▸ **Instructions for the task**
Could you copy each line of the listing that holds "additional"?

▸ **Records supplied**

******

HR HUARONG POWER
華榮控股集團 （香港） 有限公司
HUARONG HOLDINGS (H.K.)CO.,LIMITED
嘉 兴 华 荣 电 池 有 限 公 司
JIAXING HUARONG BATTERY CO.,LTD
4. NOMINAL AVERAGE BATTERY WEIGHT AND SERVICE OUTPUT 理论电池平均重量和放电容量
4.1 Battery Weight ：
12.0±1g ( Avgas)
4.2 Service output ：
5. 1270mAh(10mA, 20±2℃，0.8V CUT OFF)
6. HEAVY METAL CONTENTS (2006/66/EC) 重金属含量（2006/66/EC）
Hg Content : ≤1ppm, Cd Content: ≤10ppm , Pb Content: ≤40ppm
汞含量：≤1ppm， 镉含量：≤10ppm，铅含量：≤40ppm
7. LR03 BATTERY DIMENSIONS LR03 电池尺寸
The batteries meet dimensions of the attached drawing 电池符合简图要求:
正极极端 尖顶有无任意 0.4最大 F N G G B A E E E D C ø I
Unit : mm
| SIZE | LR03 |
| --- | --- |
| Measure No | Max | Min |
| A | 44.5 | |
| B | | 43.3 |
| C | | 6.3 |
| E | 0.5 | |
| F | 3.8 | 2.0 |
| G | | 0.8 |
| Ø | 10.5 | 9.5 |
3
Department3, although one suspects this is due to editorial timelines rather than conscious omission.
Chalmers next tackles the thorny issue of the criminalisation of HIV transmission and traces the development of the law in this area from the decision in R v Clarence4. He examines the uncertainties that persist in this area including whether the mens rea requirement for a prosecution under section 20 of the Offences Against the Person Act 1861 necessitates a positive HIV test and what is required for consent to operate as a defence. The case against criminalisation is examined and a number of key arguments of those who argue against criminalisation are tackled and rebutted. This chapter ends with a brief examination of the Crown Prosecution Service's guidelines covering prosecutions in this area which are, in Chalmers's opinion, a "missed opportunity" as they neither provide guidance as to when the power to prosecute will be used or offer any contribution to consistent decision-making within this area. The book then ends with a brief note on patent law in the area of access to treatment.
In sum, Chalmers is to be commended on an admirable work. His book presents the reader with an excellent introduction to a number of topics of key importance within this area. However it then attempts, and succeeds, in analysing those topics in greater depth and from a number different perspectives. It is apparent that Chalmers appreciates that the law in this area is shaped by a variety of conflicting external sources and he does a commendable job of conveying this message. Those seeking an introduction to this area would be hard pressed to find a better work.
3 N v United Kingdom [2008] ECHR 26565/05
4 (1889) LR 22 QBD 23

******

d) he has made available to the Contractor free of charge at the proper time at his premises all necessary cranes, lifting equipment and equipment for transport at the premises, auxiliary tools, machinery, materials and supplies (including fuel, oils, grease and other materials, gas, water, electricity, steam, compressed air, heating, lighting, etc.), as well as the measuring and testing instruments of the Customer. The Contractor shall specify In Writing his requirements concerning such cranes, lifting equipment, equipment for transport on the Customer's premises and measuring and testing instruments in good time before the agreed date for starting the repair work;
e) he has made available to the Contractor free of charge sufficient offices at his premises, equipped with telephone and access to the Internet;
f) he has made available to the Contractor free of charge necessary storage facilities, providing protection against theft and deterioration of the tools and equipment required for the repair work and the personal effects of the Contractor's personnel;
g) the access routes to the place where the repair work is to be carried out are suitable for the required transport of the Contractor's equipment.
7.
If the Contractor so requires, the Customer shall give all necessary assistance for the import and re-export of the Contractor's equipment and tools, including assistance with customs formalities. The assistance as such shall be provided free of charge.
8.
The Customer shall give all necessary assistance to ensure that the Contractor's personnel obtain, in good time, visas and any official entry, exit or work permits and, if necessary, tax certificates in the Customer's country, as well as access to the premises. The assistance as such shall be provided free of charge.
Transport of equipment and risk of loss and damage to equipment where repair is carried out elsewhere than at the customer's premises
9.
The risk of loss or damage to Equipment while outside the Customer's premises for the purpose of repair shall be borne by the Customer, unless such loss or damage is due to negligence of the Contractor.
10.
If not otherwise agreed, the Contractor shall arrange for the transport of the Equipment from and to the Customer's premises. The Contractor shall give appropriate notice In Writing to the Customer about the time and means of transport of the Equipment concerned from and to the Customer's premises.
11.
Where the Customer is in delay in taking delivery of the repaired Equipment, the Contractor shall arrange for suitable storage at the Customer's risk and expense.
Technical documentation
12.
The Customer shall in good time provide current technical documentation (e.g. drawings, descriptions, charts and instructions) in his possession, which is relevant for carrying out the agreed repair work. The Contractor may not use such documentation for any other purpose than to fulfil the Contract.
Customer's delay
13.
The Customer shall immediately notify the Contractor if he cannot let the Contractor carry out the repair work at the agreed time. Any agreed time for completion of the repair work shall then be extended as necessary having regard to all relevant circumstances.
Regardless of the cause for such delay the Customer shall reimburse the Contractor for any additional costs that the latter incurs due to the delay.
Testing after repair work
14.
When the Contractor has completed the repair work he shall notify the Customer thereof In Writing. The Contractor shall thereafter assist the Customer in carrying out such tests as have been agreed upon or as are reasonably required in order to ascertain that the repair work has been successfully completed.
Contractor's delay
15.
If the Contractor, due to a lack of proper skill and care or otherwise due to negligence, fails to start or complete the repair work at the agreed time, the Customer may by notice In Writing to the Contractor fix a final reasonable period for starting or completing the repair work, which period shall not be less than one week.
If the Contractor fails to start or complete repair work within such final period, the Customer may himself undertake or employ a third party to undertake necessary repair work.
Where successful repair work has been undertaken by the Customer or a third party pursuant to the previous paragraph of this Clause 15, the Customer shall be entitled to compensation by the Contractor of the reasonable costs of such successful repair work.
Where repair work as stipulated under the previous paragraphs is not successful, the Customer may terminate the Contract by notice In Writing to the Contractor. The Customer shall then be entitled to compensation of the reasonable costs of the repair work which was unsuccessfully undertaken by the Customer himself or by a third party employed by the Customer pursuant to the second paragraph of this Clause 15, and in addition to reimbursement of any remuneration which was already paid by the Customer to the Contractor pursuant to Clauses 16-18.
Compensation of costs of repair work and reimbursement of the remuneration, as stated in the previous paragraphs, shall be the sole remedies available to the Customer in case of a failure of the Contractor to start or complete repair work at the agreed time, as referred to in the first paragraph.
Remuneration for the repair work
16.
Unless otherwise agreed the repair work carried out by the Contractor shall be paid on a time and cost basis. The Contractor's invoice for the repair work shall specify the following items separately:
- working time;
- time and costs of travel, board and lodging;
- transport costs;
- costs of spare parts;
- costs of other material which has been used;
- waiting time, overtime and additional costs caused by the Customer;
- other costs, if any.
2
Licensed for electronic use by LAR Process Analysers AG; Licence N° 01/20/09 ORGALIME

******

▸ **Result of the task**
Regardless of the cause for such delay the Customer shall reimburse the Contractor for any additional costs that the latter incurs due to the delay.
- waiting time, overtime and additional costs caused by the Customer;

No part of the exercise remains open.